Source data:
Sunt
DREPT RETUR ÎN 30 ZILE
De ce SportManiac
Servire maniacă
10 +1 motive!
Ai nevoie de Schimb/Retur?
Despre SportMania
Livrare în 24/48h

▸ The problem
Copy the data above line for line, keeping every word, letter, and diacritic the same.

▸ Response for this exercise
Sunt
DREPT RETUR ÎN 30 ZILE
De ce SportManiac
Servire maniacă
10 +1 motive!
Ai nevoie de Schimb/Retur?
Despre SportMania
Livrare în 24/48h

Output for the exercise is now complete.